Try keeping track of potentially confusing details in you head, without writing them down for the record. This can be nearly impossible considering the sheer amount of ‘stuff” there is to track.
When it comes to corporate decisions, director’s intentions, resolutions, authorizations, timetables, and all the “formalities” of governing your company, put it in writing. Actually, it may be more contemporaneously accurate to say, put it in the “record” since “writing” implies a record that is reduced to paper. Put it in the minutes!
Paper is still used and widely accepted for record keeping, agreements and other commercial transactions; however, since President Bill Clinton signed into federal law the Electronic Signatures in Global and national Commerce Act, also know as the “Millennium Digital Commerce Act” and the “E-SIGN bill” on June 30, 2000, much of the post-modern world has moved to digital forms and records, including digital signatures.
By that time, 40 states already had some form of law recognizing or relating to digital signatures and other forms of electronic commerce. Email and the Internet technologies propelled e-commerce in the 1990s, and the federal bill was designed to make the laws uniform while providing online efficiency and increased consumer protections.
Now, you can sign a document electronically, including legally enforceable contracts. You may elect to originally sign a document with pen and ink, however, more and more such transactions are “documented” and “signed” electronically. In Section 101 of the federal bill, it reads in part that a contract or signature may “not be denied legal effect, validity, or enforceability solely because it is in electronic form.”
The electronic version of the old “substance vs. form” argument.

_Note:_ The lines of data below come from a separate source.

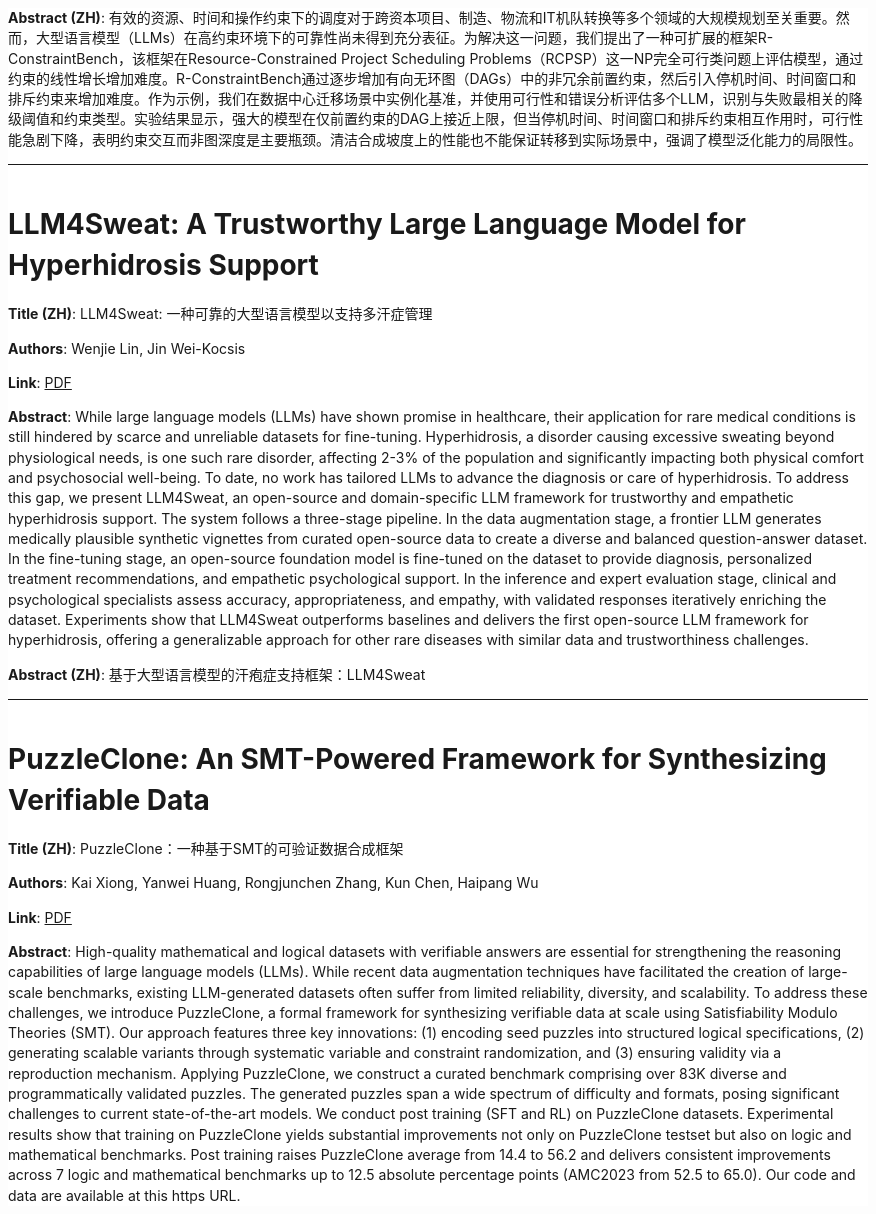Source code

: 
**Abstract (ZH)**: 有效的资源、时间和操作约束下的调度对于跨资本项目、制造、物流和IT机队转换等多个领域的大规模规划至关重要。然而，大型语言模型（LLMs）在高约束环境下的可靠性尚未得到充分表征。为解决这一问题，我们提出了一种可扩展的框架R-ConstraintBench，该框架在Resource-Constrained Project Scheduling Problems（RCPSP）这一NP完全可行类问题上评估模型，通过约束的线性增长增加难度。R-ConstraintBench通过逐步增加有向无环图（DAGs）中的非冗余前置约束，然后引入停机时间、时间窗口和排斥约束来增加难度。作为示例，我们在数据中心迁移场景中实例化基准，并使用可行性和错误分析评估多个LLM，识别与失败最相关的降级阈值和约束类型。实验结果显示，强大的模型在仅前置约束的DAG上接近上限，但当停机时间、时间窗口和排斥约束相互作用时，可行性能急剧下降，表明约束交互而非图深度是主要瓶颈。清洁合成坡度上的性能也不能保证转移到实际场景中，强调了模型泛化能力的局限性。 

---
# LLM4Sweat: A Trustworthy Large Language Model for Hyperhidrosis Support 

**Title (ZH)**: LLM4Sweat: 一种可靠的大型语言模型以支持多汗症管理 

**Authors**: Wenjie Lin, Jin Wei-Kocsis  

**Link**: [PDF](https://arxiv.org/pdf/2508.15192)  

**Abstract**: While large language models (LLMs) have shown promise in healthcare, their application for rare medical conditions is still hindered by scarce and unreliable datasets for fine-tuning. Hyperhidrosis, a disorder causing excessive sweating beyond physiological needs, is one such rare disorder, affecting 2-3% of the population and significantly impacting both physical comfort and psychosocial well-being. To date, no work has tailored LLMs to advance the diagnosis or care of hyperhidrosis. To address this gap, we present LLM4Sweat, an open-source and domain-specific LLM framework for trustworthy and empathetic hyperhidrosis support. The system follows a three-stage pipeline. In the data augmentation stage, a frontier LLM generates medically plausible synthetic vignettes from curated open-source data to create a diverse and balanced question-answer dataset. In the fine-tuning stage, an open-source foundation model is fine-tuned on the dataset to provide diagnosis, personalized treatment recommendations, and empathetic psychological support. In the inference and expert evaluation stage, clinical and psychological specialists assess accuracy, appropriateness, and empathy, with validated responses iteratively enriching the dataset. Experiments show that LLM4Sweat outperforms baselines and delivers the first open-source LLM framework for hyperhidrosis, offering a generalizable approach for other rare diseases with similar data and trustworthiness challenges. 

**Abstract (ZH)**: 基于大型语言模型的汗疱症支持框架：LLM4Sweat 

---
# PuzzleClone: An SMT-Powered Framework for Synthesizing Verifiable Data 

**Title (ZH)**: PuzzleClone：一种基于SMT的可验证数据合成框架 

**Authors**: Kai Xiong, Yanwei Huang, Rongjunchen Zhang, Kun Chen, Haipang Wu  

**Link**: [PDF](https://arxiv.org/pdf/2508.15180)  

**Abstract**: High-quality mathematical and logical datasets with verifiable answers are essential for strengthening the reasoning capabilities of large language models (LLMs). While recent data augmentation techniques have facilitated the creation of large-scale benchmarks, existing LLM-generated datasets often suffer from limited reliability, diversity, and scalability. To address these challenges, we introduce PuzzleClone, a formal framework for synthesizing verifiable data at scale using Satisfiability Modulo Theories (SMT). Our approach features three key innovations: (1) encoding seed puzzles into structured logical specifications, (2) generating scalable variants through systematic variable and constraint randomization, and (3) ensuring validity via a reproduction mechanism. Applying PuzzleClone, we construct a curated benchmark comprising over 83K diverse and programmatically validated puzzles. The generated puzzles span a wide spectrum of difficulty and formats, posing significant challenges to current state-of-the-art models. We conduct post training (SFT and RL) on PuzzleClone datasets. Experimental results show that training on PuzzleClone yields substantial improvements not only on PuzzleClone testset but also on logic and mathematical benchmarks. Post training raises PuzzleClone average from 14.4 to 56.2 and delivers consistent improvements across 7 logic and mathematical benchmarks up to 12.5 absolute percentage points (AMC2023 from 52.5 to 65.0). Our code and data are available at this https URL. 

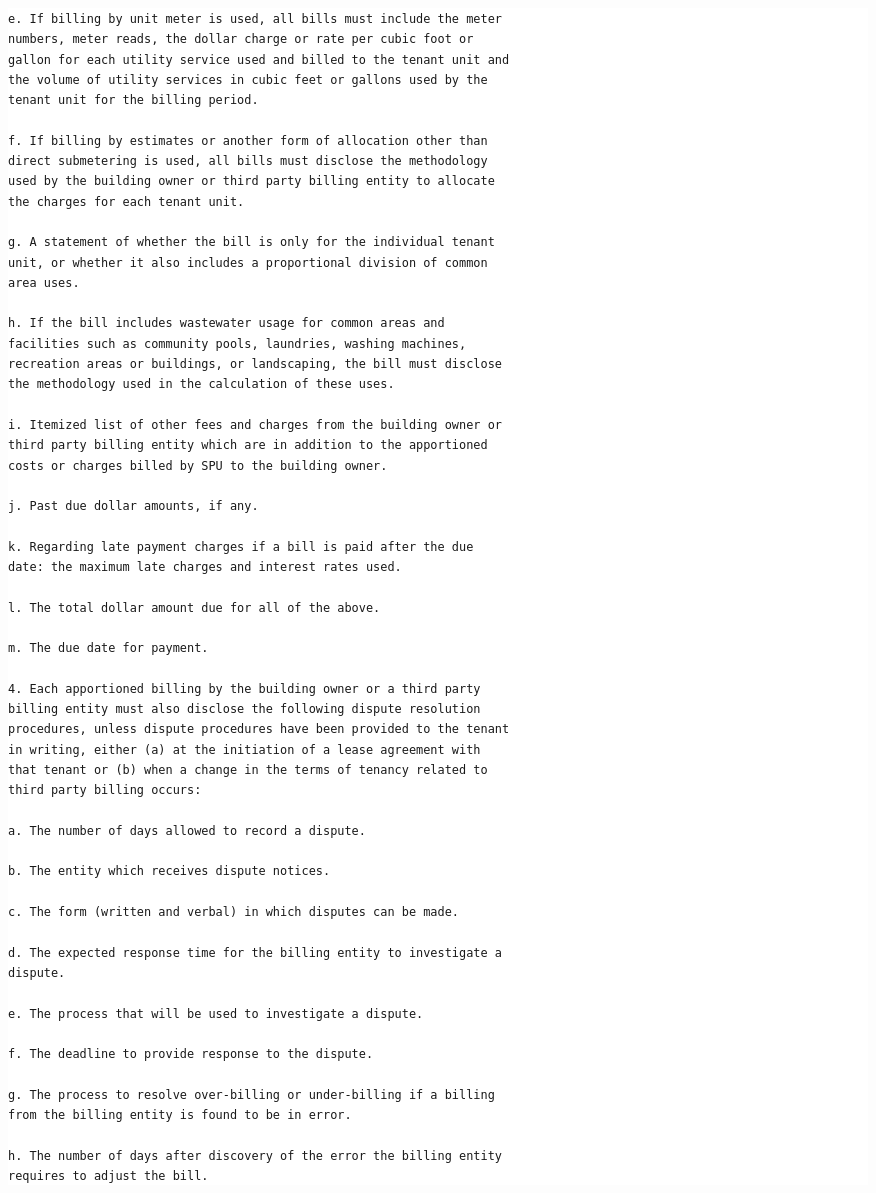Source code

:     e. If billing by unit meter is used, all bills must include the meter  
    numbers, meter reads, the dollar charge or rate per cubic foot or  
    gallon for each utility service used and billed to the tenant unit and  
    the volume of utility services in cubic feet or gallons used by the  
    tenant unit for the billing period.  
  
    f. If billing by estimates or another form of allocation other than  
    direct submetering is used, all bills must disclose the methodology  
    used by the building owner or third party billing entity to allocate  
    the charges for each tenant unit.  
  
    g. A statement of whether the bill is only for the individual tenant  
    unit, or whether it also includes a proportional division of common  
    area uses.  
  
    h. If the bill includes wastewater usage for common areas and  
    facilities such as community pools, laundries, washing machines,  
    recreation areas or buildings, or landscaping, the bill must disclose  
    the methodology used in the calculation of these uses.  
  
    i. Itemized list of other fees and charges from the building owner or  
    third party billing entity which are in addition to the apportioned  
    costs or charges billed by SPU to the building owner.  
  
    j. Past due dollar amounts, if any.  
  
    k. Regarding late payment charges if a bill is paid after the due  
    date: the maximum late charges and interest rates used.  
  
    l. The total dollar amount due for all of the above.  
  
    m. The due date for payment.  
  
    4. Each apportioned billing by the building owner or a third party  
    billing entity must also disclose the following dispute resolution  
    procedures, unless dispute procedures have been provided to the tenant  
    in writing, either (a) at the initiation of a lease agreement with  
    that tenant or (b) when a change in the terms of tenancy related to  
    third party billing occurs:  
  
    a. The number of days allowed to record a dispute.  
  
    b. The entity which receives dispute notices.  
  
    c. The form (written and verbal) in which disputes can be made.  
  
    d. The expected response time for the billing entity to investigate a  
    dispute.  
  
    e. The process that will be used to investigate a dispute.  
  
    f. The deadline to provide response to the dispute.  
  
    g. The process to resolve over-billing or under-billing if a billing  
    from the billing entity is found to be in error.  
  
    h. The number of days after discovery of the error the billing entity  
    requires to adjust the bill.  
  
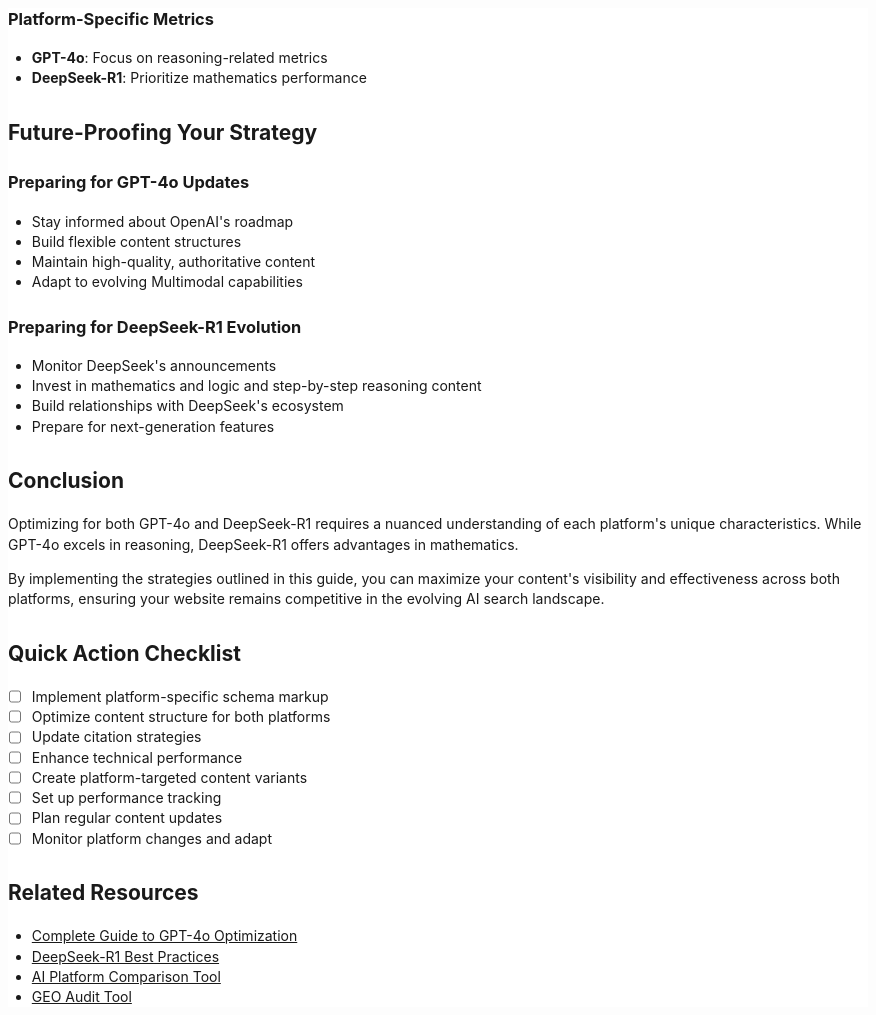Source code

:### Platform-Specific Metrics
- **GPT-4o**: Focus on reasoning-related metrics
- **DeepSeek-R1**: Prioritize mathematics performance

## Future-Proofing Your Strategy

### Preparing for GPT-4o Updates
- Stay informed about OpenAI's roadmap
- Build flexible content structures
- Maintain high-quality, authoritative content
- Adapt to evolving Multimodal capabilities

### Preparing for DeepSeek-R1 Evolution
- Monitor DeepSeek's announcements
- Invest in mathematics and logic and step-by-step reasoning content
- Build relationships with DeepSeek's ecosystem
- Prepare for next-generation features

## Conclusion

Optimizing for both GPT-4o and DeepSeek-R1 requires a nuanced understanding of each platform's unique characteristics. While GPT-4o excels in reasoning, DeepSeek-R1 offers advantages in mathematics. 

By implementing the strategies outlined in this guide, you can maximize your content's visibility and effectiveness across both platforms, ensuring your website remains competitive in the evolving AI search landscape.

## Quick Action Checklist

- [ ] Implement platform-specific schema markup
- [ ] Optimize content structure for both platforms
- [ ] Update citation strategies
- [ ] Enhance technical performance
- [ ] Create platform-targeted content variants
- [ ] Set up performance tracking
- [ ] Plan regular content updates
- [ ] Monitor platform changes and adapt

## Related Resources

- [Complete Guide to GPT-4o Optimization](/platforms/gpt-4o)
- [DeepSeek-R1 Best Practices](/platforms/deepseek-r1)
- [AI Platform Comparison Tool](/tools/platform-comparison)
- [GEO Audit Tool](/tools/geo-audit)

This concept of electronic signatures, contracts and communications has gained further acceptance and codification in most of the state’s statutes that govern the operation of companies and corporations. Directors and shareholders can communicate by electronic means, including telecommunications, Skype, GoToMeeting, video conferencing and any other available means of electronic communications. Now, you can hold a meeting of directors over the Internet. You can give a notice of the meeting by fax (what’s that?), text, email and more.
In the case of a Nevada corporation’s directors’ meeting, it may be held electronically as long as certain requirements are met. For instance, as long as the articles of incorporation and bylaws do not prohibit it, members of the board or governing body of any corporation, or any committee, may participate in a meeting via video conferencing or other available electronic means. If the corporation has implemented reasonable measures to verify the identity of each person who participates in the meeting, provides each participant with the opportunity to concurrently communicate (including by reading or hearing), and vote, they are considered to be present “in person at the meeting.” See NRS 78.315.
There are similar provisions for shareholder meetings. See NRS 78.320.
Corporate records, including its stock ledger, minutes book and financial books and records, may also be maintained in electronic form. See NRS 78.0297.
Electronic communications, meetings, minutes and other record keeping is almost universally recognized and legally permitted in the United States for corporate actions. I will be posting more details and examples of how to do conduct an electronic “meeting,” and how to document electronic records of these meetings, and minutes, resolutions and more.
It has been said, “The palest ink is better than the best memory.”
I’ll show you that the electronic digit is mightier than the pen.
In any case, we will not advocate for keeping track of potentially confusing details by memory. Memories cannot be trusted in matters of corporate business. Even when it’s the responsibility of our trusted associates and business partners, make a record.